- [EXERCISES]:
A. In the nanocrystal article, rewrite the passage between "Xiao, who is" and "collection.", inclusive, changing "nanometer" to "nm" wherever it occurs.
B. Name every kind of application that the nanocrystal article says the particles could be used for.
C. Using the nanocrystal article, answer these questions:
(i) How many times smaller than the period at the end of a sentence are the crystals pictured in the binders?
(ii) Roughly how many times smaller than the thinnest human hair is a nanometer?
(iii) What has Xiao's team learned to use to control the shape of nanostructures?

- [TEXT TO READ]:
◆ ◆ ◆ ◆ ◆ ◆ ◆

| Enter
the office of Argonne physicist Zhili Xiao, and you
might feel as though you’ve set foot in the studio of
an accomplished artist.
Numerous images of tubes, wires,
and dots arranged in perfectly symmetrical patterns
hang over his computer like paintings. On his bookshelf
rests a set of large-ringed binders, which, like photo
albums, contain dozens of pictures of tripods, brushes
and other three-dimensional crystals on a scale 100,000
times smaller than the period at the end of this sentence.
“These binders represent many
years of hard work,” explained Xiao, flipping through
pages of exquisitely shaped structures. “Each type
of crystal structure was painstakingly crafted and
imaged by me and my colleagues.”
Xiao, who is also an associate
professor of physics at Northern Illinois University,
works with materials at the nanoscale — a level so
small that its basic unit, the nanometer, is equivalent
to a billionth of a meter. To give some perspective,
a nanometer is roughly 10,000 times smaller than the
thinnest human hair. Dealing with materials at this
scale can be tricky, since they can behave unpredictably
at such miniscule dimensions. This unpredictability
has made nanocrystal synthesis more of an art form
than anything else — one that Xiao seems to have mastered,
judging by the wide variety of structures in his image
collection.
However, researchers like Xiao
are now beginning to understand the science behind
the art of making nanocrystals. His scientific team,
a joint effort in the Material Sciences Division at
Argonne and the Physics Department of Northern, has
figured out the basics of using electricity to control
the shape of nanostructures. Their findings provide
a practical method of generating large quantities
of these particles for use in electronic, optic and
superconducting applications.

◆ ◆ ◆ ◆ ◆ ◆ ◆

- [MATERIAL PROVIDED]:
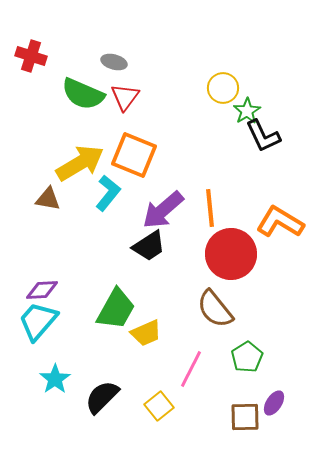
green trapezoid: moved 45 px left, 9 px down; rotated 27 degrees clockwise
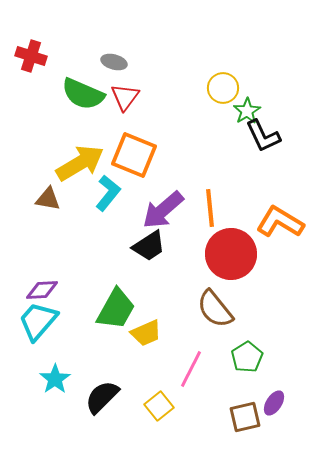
brown square: rotated 12 degrees counterclockwise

◆ ◆ ◆ ◆ ◆ ◆ ◆

- [ANSWERS GIVEN]:
A.
Xiao, who is also an associate
professor of physics at Northern Illinois University,
works with materials at the nanoscale — a level so
small that its basic unit, the nm, is equivalent
to a billionth of a meter. To give some perspective,
a nm is roughly 10,000 times smaller than the
thinnest human hair. Dealing with materials at this
scale can be tricky, since they can behave unpredictably
at such miniscule dimensions. This unpredictability
has made nanocrystal synthesis more of an art form
than anything else — one that Xiao seems to have mastered,
judging by the wide variety of structures in his image
collection.

B. Electronic, optic and superconducting applications.

C.
(i) 100,000 times smaller.
(ii) Roughly 10,000 times smaller.
(iii) Electricity.